Find out the solubility of `Ni(OH)_2` in `0.1 M` NaOH Given that the ionic product of `Ni(OH)_2` is `2xx10^(-15)`.

Suppose the solubility of `Ni(OH)_(2)` in 0.10 M NaOH = s mol `L^(-1)`
`Ni(OH)_(2)` in the solution dissociates as :`Ni(OH)_(2) hArr Ni^(2+)+2OH^(-)`.
Thus, s mol `L^(-1)` of `Ni(OH)_(2)` in the solution gives s mol `L^(-1) ` of `Ni^(2+)` ion and 2 s mol `L^(-1)` of `OH^(-)` ions.
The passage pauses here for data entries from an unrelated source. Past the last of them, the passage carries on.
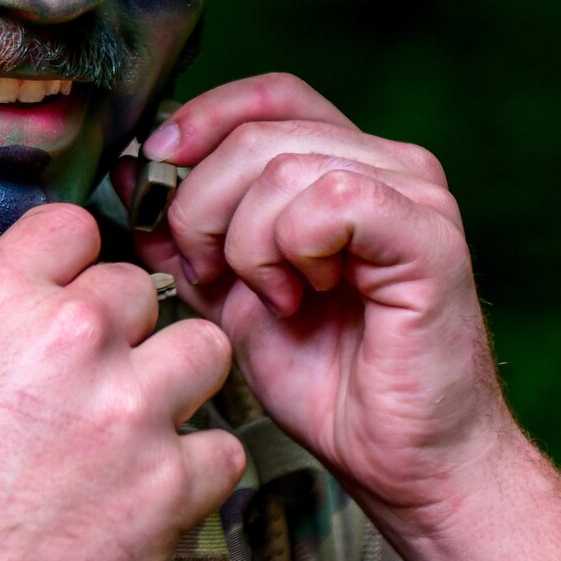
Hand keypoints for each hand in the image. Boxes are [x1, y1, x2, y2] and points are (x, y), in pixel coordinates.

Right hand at [0, 203, 244, 560]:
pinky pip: (223, 450)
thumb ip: (15, 325)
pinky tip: (149, 489)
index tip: (76, 296)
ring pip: (204, 351)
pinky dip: (196, 472)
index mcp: (2, 299)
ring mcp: (129, 410)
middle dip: (127, 334)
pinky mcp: (169, 485)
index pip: (76, 228)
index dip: (78, 267)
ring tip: (138, 428)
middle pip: (142, 290)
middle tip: (97, 384)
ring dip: (177, 386)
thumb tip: (66, 308)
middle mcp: (72, 338)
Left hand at [115, 74, 560, 560]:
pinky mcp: (428, 234)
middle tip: (210, 270)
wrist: (403, 464)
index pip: (268, 96)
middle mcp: (389, 166)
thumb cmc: (331, 386)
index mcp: (345, 167)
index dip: (204, 118)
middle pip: (258, 133)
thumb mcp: (230, 296)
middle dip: (203, 202)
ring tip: (271, 297)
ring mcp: (414, 194)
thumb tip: (133, 181)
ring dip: (246, 239)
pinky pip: (329, 199)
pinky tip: (301, 295)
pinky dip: (290, 247)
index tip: (155, 162)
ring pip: (282, 166)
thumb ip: (190, 235)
But `OH^(-)` ions are also produced from NaOH . As NaOH dissociates completely , `OH^(-)` from NaOH = 0.1 M . Hence, `[Ni^(2+)]=s "mol" L^(-1) and [OH^(-)]=2 s + 0.1 "mol " L^(-1) ~~ 0.1 "mol" L^(-1)` (`:'` 2 s is very small compared to 0.1 )
`K_(sp) ` of `Ni(OH)_(2) = [Ni^(2+)][OH^(-)]^(2)`
`:. s (0.1)^(2) = 2.0 xx 10^(-15 ) or s = 2.0 xx 10^(-13) "mol" L^(-1)`